● Records from a data collection
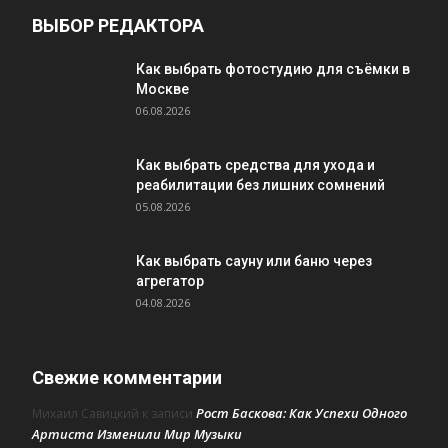
ВЫБОР РЕДАКТОРА
Как выбрать фотостудию для съёмки в
Москве
06.08.2026
Как выбрать средства для ухода и
реабилитации без лишних сомнений
05.08.2026
Как выбрать сауну или баню через
агрегатор
04.08.2026
Свежие комментарии
Рост Баскова: Как Успехи Одного
Михаил Савицкий
к записи
Артиста Изменили Мир Музыки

● What you have to do
In the copy, omit the pictures and give every line of the data exactly.

● Reply to the task
ВЫБОР РЕДАКТОРА
Как выбрать фотостудию для съёмки в
Москве
06.08.2026
Как выбрать средства для ухода и
реабилитации без лишних сомнений
05.08.2026
Как выбрать сауну или баню через
агрегатор
04.08.2026
Свежие комментарии
Рост Баскова: Как Успехи Одного
Михаил Савицкий
к записи
Артиста Изменили Мир Музыки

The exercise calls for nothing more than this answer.